= Continual power system =

System for supplying uninterrupted power

A continual power system is a system for reliably supplying uninterrupted power. Examples of a continual power system include uninterruptible power supplies and emergency power systems. The need for continual power systems has risen because more and more essential services depend on consistent power, such as lighting, computing, and communications.

Continual power systems are used because energy provider's roles and responsibilities are not rigorously defined.

The key to reliable power systems is to avoid power disturbances, such as deviation of voltage or current in an ideal single-frequency sine wave with constant amplitude and frequency.

In a study conducted in 2011 with Flemish households, researchers found that a relatively small share were willing to accept lower reliability in return for a small bill discount.

==Flywheel==

An example of a continual power system is the flywheel, which is common on colocation sites. These consist of an electric motor, a flywheel, a generator, and a diesel engine. In normal operation, the electric motor, supplied from the grid, turns the flywheel which in turn, turns the generator. In the event of generator failure, the flywheel keeps the generator turning while the diesel engine restarts. The flywheel is an effective way of governing the Flywheel Energy Storage System (FESS) for wind power smoothing. It stores in the range of 89-93% of the mean state of charge which means that as the blades on the flywheel turn, between 89-93% of the energy is stored.

==Turbines==

A turbine is a set of blades that are forced to turn by an external energy source. When the blades start turning, the shaft to which they are connected starts to spin, and the generator then creates electricity.

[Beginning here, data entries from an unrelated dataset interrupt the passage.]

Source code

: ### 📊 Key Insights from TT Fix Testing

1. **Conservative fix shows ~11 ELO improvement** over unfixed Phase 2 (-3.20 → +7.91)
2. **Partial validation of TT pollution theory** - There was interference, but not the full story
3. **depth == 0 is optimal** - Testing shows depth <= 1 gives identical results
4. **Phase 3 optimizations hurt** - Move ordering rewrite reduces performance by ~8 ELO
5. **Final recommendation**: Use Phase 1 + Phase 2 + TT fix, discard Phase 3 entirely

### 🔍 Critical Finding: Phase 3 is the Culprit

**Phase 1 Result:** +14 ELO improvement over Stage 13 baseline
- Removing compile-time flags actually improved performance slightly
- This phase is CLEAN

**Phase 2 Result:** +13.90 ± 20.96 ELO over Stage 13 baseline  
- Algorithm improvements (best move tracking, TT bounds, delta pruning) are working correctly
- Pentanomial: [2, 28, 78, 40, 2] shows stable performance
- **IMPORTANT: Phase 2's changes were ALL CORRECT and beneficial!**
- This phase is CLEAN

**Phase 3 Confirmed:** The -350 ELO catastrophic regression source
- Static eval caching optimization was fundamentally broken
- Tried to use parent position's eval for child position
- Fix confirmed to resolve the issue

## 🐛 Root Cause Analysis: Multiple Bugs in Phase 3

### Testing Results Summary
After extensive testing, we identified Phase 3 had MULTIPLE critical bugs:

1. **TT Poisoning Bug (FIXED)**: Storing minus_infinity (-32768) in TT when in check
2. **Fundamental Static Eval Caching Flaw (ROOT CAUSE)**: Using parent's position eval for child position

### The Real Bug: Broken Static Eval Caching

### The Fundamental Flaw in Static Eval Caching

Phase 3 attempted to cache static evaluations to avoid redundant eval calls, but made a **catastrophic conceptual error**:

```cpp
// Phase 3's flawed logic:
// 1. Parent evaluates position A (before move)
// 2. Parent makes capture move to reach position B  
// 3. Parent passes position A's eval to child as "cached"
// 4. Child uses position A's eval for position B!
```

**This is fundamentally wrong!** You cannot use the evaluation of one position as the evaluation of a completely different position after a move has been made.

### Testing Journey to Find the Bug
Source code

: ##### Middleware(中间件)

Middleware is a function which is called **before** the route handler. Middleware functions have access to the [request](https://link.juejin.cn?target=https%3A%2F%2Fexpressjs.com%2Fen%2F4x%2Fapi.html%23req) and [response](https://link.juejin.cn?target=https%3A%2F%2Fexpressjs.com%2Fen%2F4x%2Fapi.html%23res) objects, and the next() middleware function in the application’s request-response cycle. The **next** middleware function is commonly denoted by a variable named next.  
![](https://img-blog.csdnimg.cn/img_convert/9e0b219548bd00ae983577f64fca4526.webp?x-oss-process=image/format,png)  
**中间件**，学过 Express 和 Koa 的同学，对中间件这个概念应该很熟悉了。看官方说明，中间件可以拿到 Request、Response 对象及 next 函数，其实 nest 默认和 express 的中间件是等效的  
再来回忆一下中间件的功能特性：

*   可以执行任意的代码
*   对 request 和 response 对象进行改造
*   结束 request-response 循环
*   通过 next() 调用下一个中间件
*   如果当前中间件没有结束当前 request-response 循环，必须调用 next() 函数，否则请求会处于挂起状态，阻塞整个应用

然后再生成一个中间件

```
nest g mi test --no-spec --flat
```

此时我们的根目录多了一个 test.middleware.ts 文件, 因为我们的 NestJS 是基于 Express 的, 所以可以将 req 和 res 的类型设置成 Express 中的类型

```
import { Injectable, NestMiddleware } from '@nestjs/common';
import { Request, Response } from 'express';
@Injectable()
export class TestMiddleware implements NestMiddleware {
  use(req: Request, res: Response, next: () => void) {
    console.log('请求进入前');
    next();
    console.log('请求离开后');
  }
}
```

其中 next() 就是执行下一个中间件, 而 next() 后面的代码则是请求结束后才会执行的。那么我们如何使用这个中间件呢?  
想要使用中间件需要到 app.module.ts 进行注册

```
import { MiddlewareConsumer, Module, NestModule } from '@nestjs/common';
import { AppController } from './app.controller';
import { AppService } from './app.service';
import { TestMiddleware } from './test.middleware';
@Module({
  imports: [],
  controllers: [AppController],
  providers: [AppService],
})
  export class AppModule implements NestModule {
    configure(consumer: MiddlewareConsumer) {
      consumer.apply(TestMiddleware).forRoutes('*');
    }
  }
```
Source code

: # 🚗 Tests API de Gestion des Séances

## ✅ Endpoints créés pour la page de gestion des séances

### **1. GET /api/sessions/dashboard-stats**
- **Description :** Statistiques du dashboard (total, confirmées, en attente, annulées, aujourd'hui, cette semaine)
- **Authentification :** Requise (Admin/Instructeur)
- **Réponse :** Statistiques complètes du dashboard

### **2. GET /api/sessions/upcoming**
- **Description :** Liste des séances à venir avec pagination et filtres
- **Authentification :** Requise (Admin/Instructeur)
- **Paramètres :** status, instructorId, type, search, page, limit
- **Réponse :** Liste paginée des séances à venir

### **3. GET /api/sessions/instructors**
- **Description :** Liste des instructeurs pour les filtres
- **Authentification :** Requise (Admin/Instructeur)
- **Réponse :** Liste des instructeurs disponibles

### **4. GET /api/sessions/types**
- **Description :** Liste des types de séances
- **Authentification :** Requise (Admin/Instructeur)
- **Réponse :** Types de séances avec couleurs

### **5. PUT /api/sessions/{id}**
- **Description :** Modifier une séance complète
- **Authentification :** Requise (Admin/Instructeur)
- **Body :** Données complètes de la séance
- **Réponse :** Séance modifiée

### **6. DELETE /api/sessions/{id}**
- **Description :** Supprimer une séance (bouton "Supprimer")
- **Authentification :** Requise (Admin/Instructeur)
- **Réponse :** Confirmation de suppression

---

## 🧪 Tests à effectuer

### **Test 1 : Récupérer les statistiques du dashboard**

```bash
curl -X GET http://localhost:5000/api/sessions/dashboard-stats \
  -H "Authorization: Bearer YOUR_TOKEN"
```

Examples of external forces that can power turbines include wind, water, steam, and gas. Turbines can be used in creating a continual power system because as long as the blades turn, power is created.

==Microbial fuel cells==
Microbial fuel cells create energy when bacteria break down organic material. This produces a charge that is transferred to the cell's anode. Human saliva, which has much organic material, can be used to power a tiny microbial fuel cell. This can produce sufficient energy to run on-chip applications. This application can be used in things such as biomedical devices and cell phones.

A study evaluated microbial fuel cells to create electricity and treat wastewater. During a five-month time period, a sucrose-based solution continuously generated electricity of 170mW/m2. Power density grew with increasing chemical oxygen demand up to 2.0g COD/day with no increase in power density after that. This shows that while this system can continuously provide electricity, it has its limitations.